Au registre des grands nostalgiques, Mark Greene est, depuis vingt ans et une dizaine de livres, rien moins qu’un maître. Dans Réel Madrid, il fait le récit de
sa jeunesse madrilène durant les années 1965-1985 où il vécut la fin du franquisme, l’arrivée de la démocratie et la naissance de la fête dionysiaque que fut la Movida. Ce cosmopolite par
essence (nationalité américaine, écrivain français...) nous offre ainsi comme le « Rosebud » de toute son
œuvre puisqu’il est bien compris avec Barthes « qu’il n’est pays que de l’enfance ». Est-ce son plus beau livre ? Peut-être, c’est surtout sans doute celui où il s’approche au plus près de sa vérité intime, de ce qui le fonde et le traverse à la fois.

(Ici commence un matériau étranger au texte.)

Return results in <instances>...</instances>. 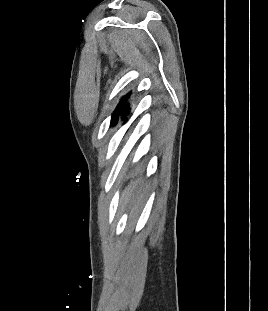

Ce sont donc d’abord des figures et des souvenirs. Une colonne de chars dans
une avenue écrasée de chaleur et de silence, la beauté d’Ava Gardner, les
corridas sur tous les écrans de télé, une tentative de coup d’État dans la nuit, un célèbre footballeur et voisin discret, le corps de Bing Crosby reposant solitaire dans un funérarium municipal... Une chanson douce qui témoigne d’un pays et d’une ville détachés déjà de leur passé tout en souhaitant le retenir encore un peu. Et sur ces jours passés, les visages infiniment bienveillants des parents de l’auteur : une mère française, un peu inquiète, qui quitta son pays natal pour s’inventer une vie, à Londres et Tanger d’abord, à Madrid ensuite ; un père américain, photographe, reporter, un brin mélancolique, avec qui il est doux de jouer au tennis ou de laisser filer les jours. Avec ce livre magistral, Mark Greene vient de les rattraper.